Most of these factors are amplified by obesity, meaning that you could get trapped in a vicious cycle of gaining weight and becoming increasingly leptin resistant over time.

Summary

Potential causes of leptin resistance include inflammation, elevated free fatty acids and high leptin levels. All three are elevated with obesity.

The best way to know if you are leptin resistant is to look in the mirror.

If you have a lot of body fat, especially in the belly area, then you are almost certainly leptin resistant.

It is not entirely clear how leptin resistance can be reversed, though theories abound.

Some researchers believe that reducing diet-induced inflammation may help reverse leptin resistance. Focusing on an overall healthy lifestyle is also likely to be an effective strategy.

There are several things you can do:

• Avoid processed food: Highly processed foods may compromise the integrity of your gut and drive inflammation (23).
• Eat soluble fiber: Eating soluble fiber can help improve your gut health and may protect against obesity (24).
• Exercise: Physical activity may help reverse leptin resistance (25).
• Sleep: Poor sleep is implicated in problems with leptin (26).
• Lower your triglycerides: Having high triglycerides can prevent the transport of leptin from your blood to your brain. The best way to lower triglycerides is to reduce your carb intake (27, 28).
• Eat protein: Eating plenty of protein can cause automatic weight loss, which may result from an improvement in leptin sensitivity (29).

Though there is no simple way to eliminate leptin resistance, you can make long-term lifestyle changes that may improve your quality of life.

Summary

Though leptin resistance does seem reversible, it involves significant diet and lifestyle changes.

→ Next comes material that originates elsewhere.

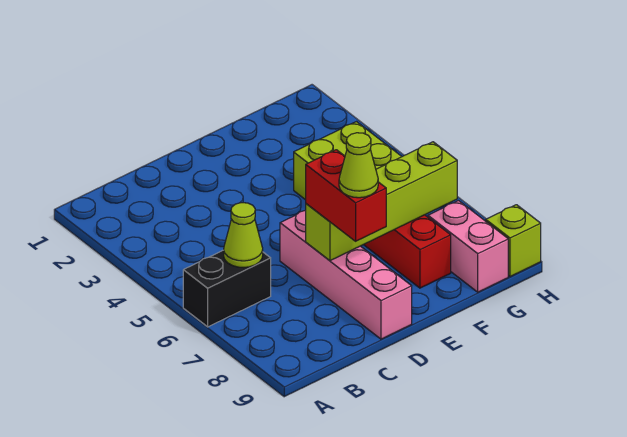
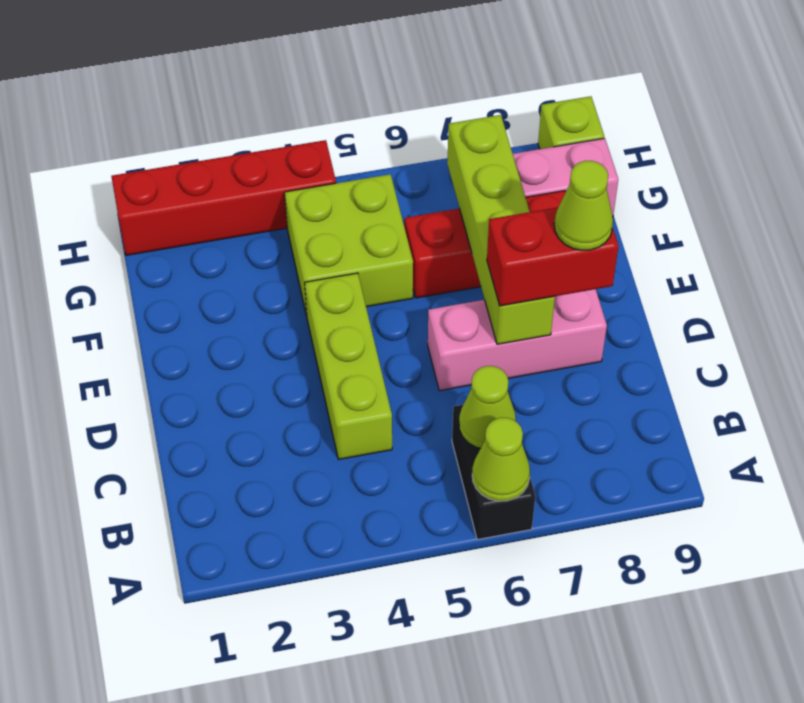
none -> lime 1x1 cone [472,418,530,501]
none -> lime 1x3 brick [305,273,392,459]
pink 1x4 brick [280,210,412,339] -> pink 1x3 brick [428,289,607,391]
none -> red 1x4 brick [111,140,336,255]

Leptin resistance may be one of the main reasons people gain weight and have such a hard time losing it.

Thus, obesity is usually not caused by greed, laziness or a lack of willpower.

Rather, there are strong biochemical and social forces at play as well. The Western diet in particular may be a leading driver of obesity.

If you’re concerned you may be resistant to leptin, there are several steps you can take to live a healthier lifestyle — and possibly improve or reverse your resistance.